Traditional Easter desserts from Trieste
pinza e titole
This time-honoured yeast dough recipe was prepared in large quantities and then used to make various baked goods.
The shape of pinza is reminiscent of the vinegar-soaked sponge that was given to Jesus by the soldiers.
Titola, on the other hand, is a braided bread with a coloured egg inserted at one end.
According to a tradition in the Catholic culture as well as the Greek and Serbian Orthodox cultures, the shape of titola recalls the nails used in the crucifixion and the red coloured egg brings to mind the stones of Calvary, stained with the bright-red blood that flowed from the cross.

The recipe below is taken from La Cucina Triestina by Maria Stelvio.

Ingredients (for 6 pinzas)

First yeast dough

50 g brewer's yeast
350 g flour
1 tsp sugar

Second dough
500 g flour
100 g sugar
50 g butter
3 eggs
2 egg yolks

Third dough
1 kg flour
350 g sugar
100 g butter
250 ml egg yolk
250 ml egg
100 ml rum
dash of salt


Before beginning, here are a few recommendations for best results: the ingredients must be at room temperature, not cold from the refrigerator; the butter must be melted and, of course, should be added to the dough while tepid; it is very important that the pinza is kneaded and left to rise in a warm and draught-free environment.

First dough
Crumble the yeast in a mixing bowl and mix it with a little warm water and a teaspoon of sugar and then add the flour.
Add enough tepid water to obtain a soft dough. Cover the bowl with a clean cloth and let it rise in a warm place with a constant temperature.

Second dough
When the first yeast dough has doubled in volume, alternately add a little at a time flour, sugar, melted tepid butter, egg yolks and eggs.
Mix well, cover the bowl with a floured napkin and let it rise in a warm place for two hours.

Third dough

When the dough has doubled in volume again, make a mound of flour on the work table, create a well in the middle and place the risen dough inside, along with the sugar, melted butter and a dash of salt. Start kneading the mixture and gradually add the rum, eggs and egg yolks.

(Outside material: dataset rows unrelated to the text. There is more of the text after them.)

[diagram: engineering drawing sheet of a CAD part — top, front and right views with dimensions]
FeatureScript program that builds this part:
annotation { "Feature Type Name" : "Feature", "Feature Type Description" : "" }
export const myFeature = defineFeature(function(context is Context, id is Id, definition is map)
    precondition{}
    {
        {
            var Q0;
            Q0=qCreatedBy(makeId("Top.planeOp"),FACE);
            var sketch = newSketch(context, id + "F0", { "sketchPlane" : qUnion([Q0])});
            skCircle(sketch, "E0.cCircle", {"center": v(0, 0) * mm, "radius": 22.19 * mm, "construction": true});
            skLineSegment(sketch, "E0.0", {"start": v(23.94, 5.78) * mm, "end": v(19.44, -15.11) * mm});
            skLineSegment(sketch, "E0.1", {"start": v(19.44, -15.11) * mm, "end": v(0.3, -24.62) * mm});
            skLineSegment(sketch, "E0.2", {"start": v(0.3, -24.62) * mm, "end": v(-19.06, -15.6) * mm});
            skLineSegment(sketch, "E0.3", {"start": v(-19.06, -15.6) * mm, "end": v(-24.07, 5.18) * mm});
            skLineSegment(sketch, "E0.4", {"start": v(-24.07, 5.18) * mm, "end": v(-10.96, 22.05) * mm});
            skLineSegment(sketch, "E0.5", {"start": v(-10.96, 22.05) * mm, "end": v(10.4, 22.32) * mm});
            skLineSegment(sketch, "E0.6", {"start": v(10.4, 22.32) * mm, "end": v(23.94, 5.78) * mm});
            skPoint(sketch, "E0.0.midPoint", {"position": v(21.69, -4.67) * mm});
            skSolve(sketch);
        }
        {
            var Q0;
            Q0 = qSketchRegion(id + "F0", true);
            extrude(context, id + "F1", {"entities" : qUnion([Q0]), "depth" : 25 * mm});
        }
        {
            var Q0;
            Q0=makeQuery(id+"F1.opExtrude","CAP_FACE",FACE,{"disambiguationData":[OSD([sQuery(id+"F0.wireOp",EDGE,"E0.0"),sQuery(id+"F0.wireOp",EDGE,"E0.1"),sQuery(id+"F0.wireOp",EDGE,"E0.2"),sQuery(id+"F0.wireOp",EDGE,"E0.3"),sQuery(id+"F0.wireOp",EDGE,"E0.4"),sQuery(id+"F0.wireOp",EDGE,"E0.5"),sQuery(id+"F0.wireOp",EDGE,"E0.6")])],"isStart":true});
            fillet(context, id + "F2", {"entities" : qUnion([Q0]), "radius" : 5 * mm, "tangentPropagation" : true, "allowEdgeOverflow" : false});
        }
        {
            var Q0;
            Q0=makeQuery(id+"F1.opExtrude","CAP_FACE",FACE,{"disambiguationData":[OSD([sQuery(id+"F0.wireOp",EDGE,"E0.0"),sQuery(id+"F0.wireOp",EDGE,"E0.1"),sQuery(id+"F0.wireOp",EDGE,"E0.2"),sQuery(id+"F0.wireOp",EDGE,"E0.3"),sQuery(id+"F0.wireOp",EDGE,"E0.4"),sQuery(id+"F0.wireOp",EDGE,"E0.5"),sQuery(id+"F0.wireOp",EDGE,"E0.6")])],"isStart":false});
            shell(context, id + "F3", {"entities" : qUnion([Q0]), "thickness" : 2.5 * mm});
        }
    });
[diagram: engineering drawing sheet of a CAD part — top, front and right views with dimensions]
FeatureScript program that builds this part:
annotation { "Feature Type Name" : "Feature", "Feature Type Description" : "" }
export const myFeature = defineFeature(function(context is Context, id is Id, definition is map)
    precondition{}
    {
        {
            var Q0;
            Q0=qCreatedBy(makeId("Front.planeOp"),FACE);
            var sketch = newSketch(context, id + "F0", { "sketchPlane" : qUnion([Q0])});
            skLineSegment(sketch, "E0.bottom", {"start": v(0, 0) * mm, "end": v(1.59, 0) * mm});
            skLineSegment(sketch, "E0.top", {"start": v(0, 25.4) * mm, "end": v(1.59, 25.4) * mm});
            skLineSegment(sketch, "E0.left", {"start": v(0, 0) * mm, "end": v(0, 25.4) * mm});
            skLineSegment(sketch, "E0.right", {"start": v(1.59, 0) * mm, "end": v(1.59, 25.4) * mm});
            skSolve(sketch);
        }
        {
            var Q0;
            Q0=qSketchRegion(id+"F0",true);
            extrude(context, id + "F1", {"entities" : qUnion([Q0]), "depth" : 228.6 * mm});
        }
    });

Knead vigorously with the fists, flouring the pastry board as needed. The dough will initially be sticky, but after an hour of kneading it will become soft and so elastic that the surface will immediately become smooth again if a finger is pressed into it.

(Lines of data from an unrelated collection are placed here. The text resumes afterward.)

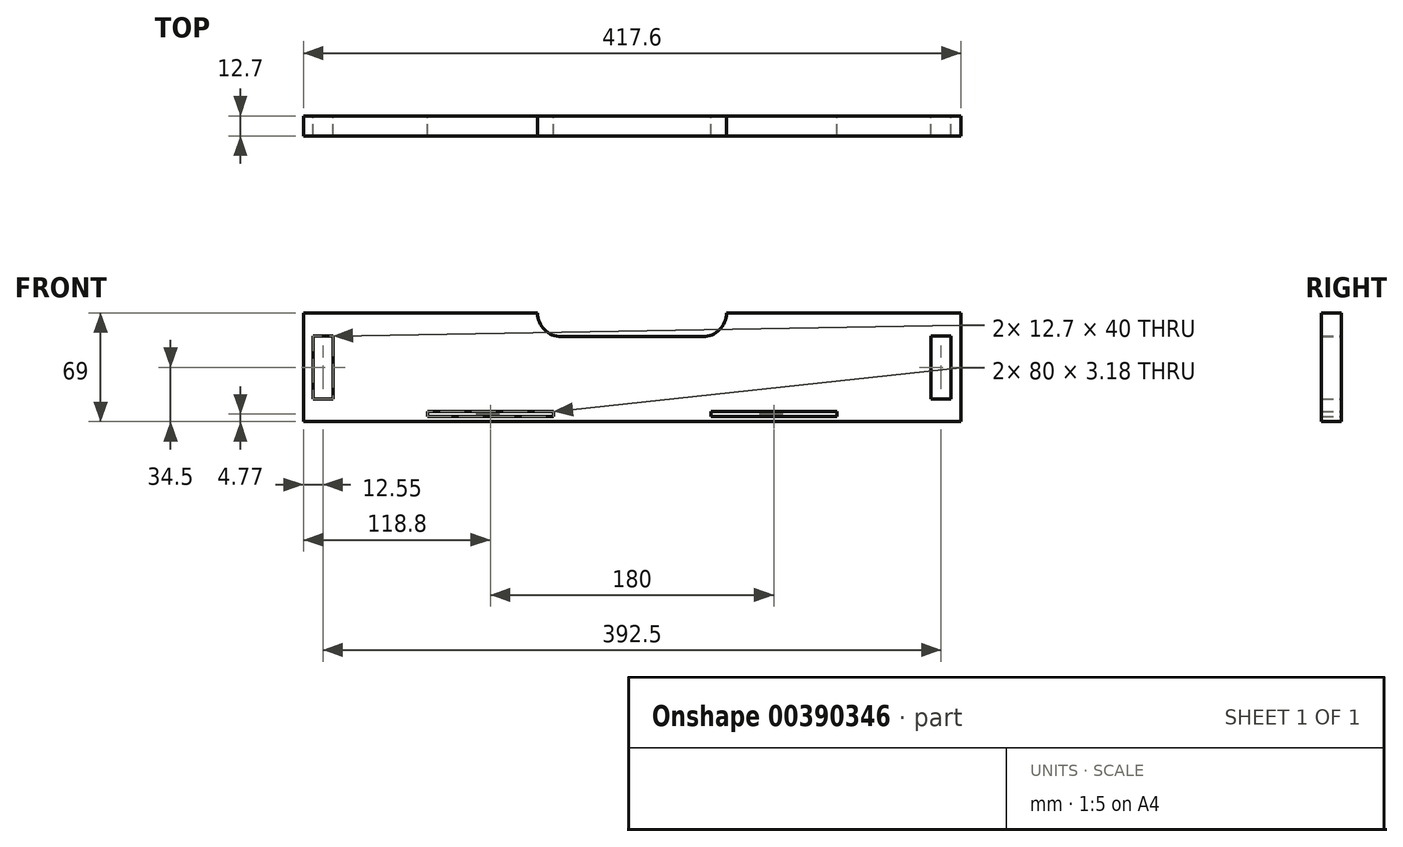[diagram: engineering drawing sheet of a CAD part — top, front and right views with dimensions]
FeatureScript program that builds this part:
annotation { "Feature Type Name" : "Feature", "Feature Type Description" : "" }
export const myFeature = defineFeature(function(context is Context, id is Id, definition is map)
    precondition{}
    {
        {
            assignVariable(context, id + "F0", {"name" : "MW", "anyValue" : 12.7});
        }
        {
            var Q0;
            Q0=qCreatedBy(makeId("Front.planeOp"),FACE);
            var sketch = newSketch(context, id + "F1", { "sketchPlane" : qUnion([Q0])});
            skLineSegment(sketch, "E0.bottom", {"start": v(-208.8, -3.18) * mm, "end": v(208.8, -3.18) * mm});
            skLineSegment(sketch, "E0.top", {"start": v(-208.8, 65.82) * mm, "end": v(-60, 65.82) * mm});
            skLineSegment(sketch, "E0.left", {"start": v(-208.8, -3.18) * mm, "end": v(-208.8, 65.82) * mm});
            skLineSegment(sketch, "E0.right", {"start": v(208.8, -3.18) * mm, "end": v(208.8, 65.82) * mm});
            skPoint(sketch, "E0.middle", {"position": v(0, 31.32) * mm});
            skLineSegment(sketch, "E1", {"start": v(0, 31.32) * mm, "end": v(-208.8, 31.32) * mm, "construction": true});
            skLineSegment(sketch, "E2.bottom", {"start": v(-189.9, 11.32) * mm, "end": v(-202.6, 11.32) * mm});
            skLineSegment(sketch, "E2.top", {"start": v(-189.9, 51.32) * mm, "end": v(-202.6, 51.32) * mm});
            skLineSegment(sketch, "E2.left", {"start": v(-189.9, 11.32) * mm, "end": v(-189.9, 51.32) * mm});
            skLineSegment(sketch, "E2.right", {"start": v(-202.6, 11.32) * mm, "end": v(-202.6, 51.32) * mm});
            skPoint(sketch, "E2.middle", {"position": v(-196.25, 31.32) * mm});
            skLineSegment(sketch, "E3.MirrorCS", {"start": v(189.9, 51.32) * mm, "end": v(202.6, 51.32) * mm});
            skLineSegment(sketch, "E4.MirrorCS", {"start": v(189.9, 11.32) * mm, "end": v(189.9, 51.32) * mm});
            skLineSegment(sketch, "E5.MirrorCS", {"start": v(189.9, 11.32) * mm, "end": v(202.6, 11.32) * mm});
            skLineSegment(sketch, "E6.MirrorCS", {"start": v(202.6, 11.32) * mm, "end": v(202.6, 51.32) * mm});
            skPoint(sketch, "E7.MirrorP", {"position": v(196.25, 31.32) * mm});
            skLineSegment(sketch, "E8.bottom", {"start": v(-50, 0) * mm, "end": v(-130, 0) * mm});
            skLineSegment(sketch, "E8.top", {"start": v(-50, 3.18) * mm, "end": v(-130, 3.18) * mm});
            skLineSegment(sketch, "E8.left", {"start": v(-50, 0) * mm, "end": v(-50, 3.18) * mm});
            skLineSegment(sketch, "E8.right", {"start": v(-130, 0) * mm, "end": v(-130, 3.18) * mm});
            skPoint(sketch, "E8.middle", {"position": v(-90, 1.6) * mm});
            skLineSegment(sketch, "E9.MirrorCS", {"start": v(130, 0) * mm, "end": v(130, 3.18) * mm});
            skLineSegment(sketch, "E10.MirrorCS", {"start": v(50, 0) * mm, "end": v(50, 3.18) * mm});
            skPoint(sketch, "E11.MirrorP", {"position": v(90, 1.6) * mm});
            skLineSegment(sketch, "E12.MirrorCS", {"start": v(50, 3.18) * mm, "end": v(130, 3.18) * mm});
            skLineSegment(sketch, "E13.MirrorCS", {"start": v(50, 0) * mm, "end": v(130, 0) * mm});
            skLineSegment(sketch, "E14.top", {"start": v(-45, 50.82) * mm, "end": v(45, 50.82) * mm});
            skLineSegment(sketch, "E14.left", {"start": v(-60, 65.82) * mm, "end": v(-60, 65.82) * mm});
            skLineSegment(sketch, "E14.right", {"start": v(60, 65.82) * mm, "end": v(60, 65.82) * mm});
            skPoint(sketch, "E14.middle", {"position": v(0, 58.32) * mm});
            skLineSegment(sketch, "E15.trimOffspring", {"start": v(60, 65.82) * mm, "end": v(208.8, 65.82) * mm});
            skPoint(sketch, "E16.visualSharp", {"position": v(-60, 50.82) * mm});
            skArc(sketch, "E16.filletArc", {"start": v(-60, 65.82) * mm, "mid": v(-55.6, 55.21) * mm, "end": v(-45, 50.82) * mm});
            skPoint(sketch, "E17.visualSharp", {"position": v(60, 50.82) * mm});
            skArc(sketch, "E17.filletArc", {"start": v(45, 50.82) * mm, "mid": v(55.6, 55.21) * mm, "end": v(60, 65.82) * mm});
            skSolve(sketch);
        }
        {
            var Q0;
            Q0 = qSketchRegion(id + "F1", true);
            extrude(context, id + "F2", {"entities" : qUnion([Q0]), "depth" : (getVariable(context, 'MW')) * mm});
        }
    });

Shape into six cakes, arrange them on buttered baking paper and allow to rise in a warm place. When they have almost doubled in size, brush them with egg yolk and use scissors to make star-shaped cuts about 3 cm deep.

Preheat the oven to 180-190°C and bake one pinza at a time.

The ones that have already risen must be briefly kneaded and allowed to rise again until the oven is free. Bake for approximately 40 minutes.